Kidney volume exhibited significant variation form D0 to D7, affecting the precision of dosimetry calculation, primarily due to errors in whole-kidney parenchyma (WKP) delineation. Notably, using WKP segmentation from a single CT scan applied to sequential SPECT images introduce further uncertainty and may lead to an overestimation of the absorbed dose. The fluctuations in kidney volume are most likely attributable to amino acid infusion.

摘要

引言

本研究旨在评估基于CT的全肾实质(WKP)分割在卢-多他赛(Lu-DOTATATE)剂量测定中的应用。具体而言,它研究了治疗期间WKP体积是否发生变化,并评估了将单个勾勒的WKP体积应用于剂量测定的准确性。此外,它旨在通过将WKP体积变化与作为辐射诱导改变标志物的脾脏体积变化进行比较,确定WKP体积变化的原因——是由辐射还是氨基酸输注引起的。

方法

在注射Lu-DOTATATE后约4小时(D0)、24小时(D1)、48小时(D2)和168小时(D7),对18例患者的腹部进行SPECT/CT成像。在治疗前(基线)和治疗期间测量CT引导下的WKP体积。每个时间点肾脏的活度浓度由叠加在SPECT扫描上的CT分割的WKP得出。将单个CT的WKP分割用于所有时间点的准确性与逐个分割每个WKP的金标准进行比较评估。时间积分活度计算基于肾脏活度浓度随时间的三指数曲线拟合。在局部能量沉积的假设下估计肾脏吸收剂量。
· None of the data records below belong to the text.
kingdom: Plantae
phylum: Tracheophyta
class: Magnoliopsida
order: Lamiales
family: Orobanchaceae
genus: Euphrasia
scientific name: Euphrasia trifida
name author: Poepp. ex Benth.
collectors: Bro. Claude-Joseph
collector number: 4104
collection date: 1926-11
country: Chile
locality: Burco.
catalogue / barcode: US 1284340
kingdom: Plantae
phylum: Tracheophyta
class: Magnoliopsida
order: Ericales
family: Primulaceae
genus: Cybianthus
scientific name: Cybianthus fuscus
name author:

此外,评估了各种部分容积校正方法对剂量测定的影响。

结果

全肾实质(WKP)体积范围为31至243 mL,在初始时间点D0(138. ± 44.7 mL)和D1(139.4 ± 41.6 mL)时,相对于基线(平均 ± 标准差 = 130.6 ± 46.1 mL)逐渐增加,随后在D2(132.8 ± 44.5 mL)时略有下降,在D7(129.2 ± 42.7 mL)时进一步下降。D0和D1时的体积增加具有统计学意义。治疗期间脾脏体积未发生变化,这表明是氨基酸输注而非辐射效应导致了WKP体积变化。Bland-Altman分析显示WKP体积偏差在D0与基线(B)相比时为8.77%,D1与基线相比时为10.77%,D2与基线相比时为1.10%,D7与基线相比时为1.10%,相应的不确定度分别为24.4%、23.6%、25.4%和25.4%。当将单个CT的WKP分割应用于所有SPECT时,这些WKP体积变化可能分别使活度浓度和平均吸收剂量高估高达4.3%和2.5%。与使用患者特异性恢复系数(RC)和WKP体积的时间特异性分割相比,在单次时间点WKP勾勒中使用恢复系数(RC)为0.85会使吸收剂量不确定度增加4%。

结论

从D0到D7,肾脏体积表现出显著变化,影响了剂量测定计算的精度,主要是由于全肾实质(WKP)勾勒中的误差。值得注意的是,将单个CT扫描的WKP分割应用于连续的SPECT图像会引入进一步的不确定度,并可能导致吸收剂量的高估。肾脏体积的波动很可能归因于氨基酸输注。